Maus - Spiegelman
Publié le 23 Mai 2009
Maus
Un survivant raconte
1. Mon père saigne l’histoire
2. Et c’est là que mes ennuis ont commencé
De Art Spiegelman
Première parution: 1992
Edition Flammarion
159 et 136 pages
Quatrième de couverture : Maus raconte la vie de Vladek Spiegelman, rescapé juif des camps nazis, et de son fils, auteur de bandes dessinées, qui cherche un terrain de réconciliation avec son père, sa terrifiante histoire et l'Histoire. Des portes d'Auschwitz aux trottoirs de New York se déroule en deux temps (les années 30 et les années 70) le récit d'une double survie : celle du père, mais aussi celle du fils, qui se débat pour survivre au survivant. Ici, les Nazis sont des chats et les Juifs des souris.
Quel choc ! Ce roman graphique est une pépite.

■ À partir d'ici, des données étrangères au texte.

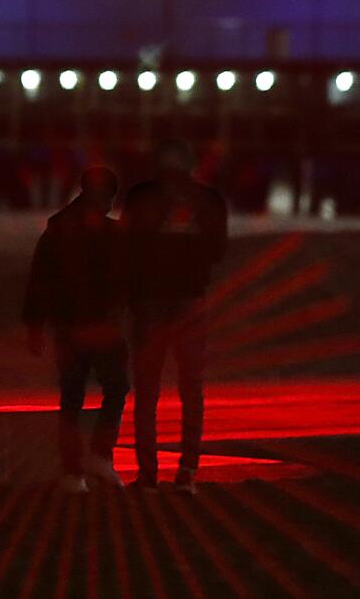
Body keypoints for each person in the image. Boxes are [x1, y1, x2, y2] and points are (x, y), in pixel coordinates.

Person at [124, 138, 228, 493]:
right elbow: (217, 250)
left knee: (148, 391)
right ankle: (186, 471)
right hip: (188, 299)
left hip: (153, 302)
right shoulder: (208, 201)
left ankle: (149, 473)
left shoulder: (141, 198)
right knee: (190, 388)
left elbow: (127, 248)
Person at [23, 166, 129, 493]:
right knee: (116, 387)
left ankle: (72, 472)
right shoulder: (112, 234)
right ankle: (99, 455)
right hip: (101, 326)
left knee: (71, 398)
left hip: (67, 327)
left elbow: (39, 280)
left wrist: (35, 326)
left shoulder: (57, 229)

Il est d’une richesse insoupçonnée. Les témoignages de victimes de l’holocauste sont nombreux mais celui ci est un des plus forts que j’aie pu connaître. Sans doute parce que ce n’est pas qu‘un témoignage mais c’est aussi une oeuvre qui a de grandes qualités dans sa construction et sa mise en forme.
L’idée de transformer les hommes en animaux était risquée mais ça fonctionne de manière excellente. Il y a à la fois une certaine distance qui permet d’être plus dans l’analyse que dans le sentiment (voir une souris morte, même lorsqu’on sait qu’elle représente un humain, n’a pas le même impact sur le ressenti), et un caractère d’accentuation de l’horreur parce que l’humanité ressort pleinement, et rarement pour le meilleur.
L’autre grande réussite d’Art Spiegelman, c’est d’avoir fait alterner le récit de Vladek Spiegelman et le sien. Le roman graphique part sur une idée d’Art Spiegelman, auteur de bande dessinée qui décide de raconter la vie de ses parents, qui ont échappé à l’holocauste. Ses relations avec son père sont difficiles depuis le suicide de sa mère. On n’a pas seulement le récit de la déportation mais plusieurs thèmes parallèles avec de nombreuses digressions au cours du récit.
D’abord, la première partie, Mon père saigne l’histoire, raconte la période qui va du milieu des années trente à l’hiver 44, avec la rencontre de Vladek et Anja, femme fragile et dépressive, la mère d’Artie, leur mariage, leur vie, puis la guerre, l’occupation allemande avec le début de « l’aryanisation » et enfin les tentatives d’échapper à la déportation.
Le deuxième tome, Et c’est là que mes ennuis ont commencé (titre ironique étant donné que le tome 1 n’est déjà qu’une succession « d’ennuis » mais n’est rien par rapport à l’horreur qui s’annonce dans cette partie), raconte la survie dans les camps, Auschwitz d’abord et Dachau ensuite. Art y apparaît également beaucoup plus, dans ses relations à son père mais aussi en tant qu’auteur qui s’interroge sur ce qu’il peut montrer de son père
Car en effet, les deux tomes mettent également bien en lumière les relations difficiles d’Art et de son père. La plus grande réussite du livre réside certainement dans la caractérisation des personnages. Art est un mélange de culpabilité, de gêne et d’amour envers son père. Il faut dire que Vladek a un caractère difficile (un peu acariâtre, avare, raciste...), et son fils se demande bien souvent si le décrire tel qu’il est dans son futur livre est une bonne idée. On assiste donc à d’intéressantes réflexions.
Bref, ce livre est non seulement utile mais c’est surtout une grande oeuvre dont le dessin en noir et blanc est simple mais très agréable. Indispensable !
Il a d’ailleurs obtenu le prix Pulitzer en 1992.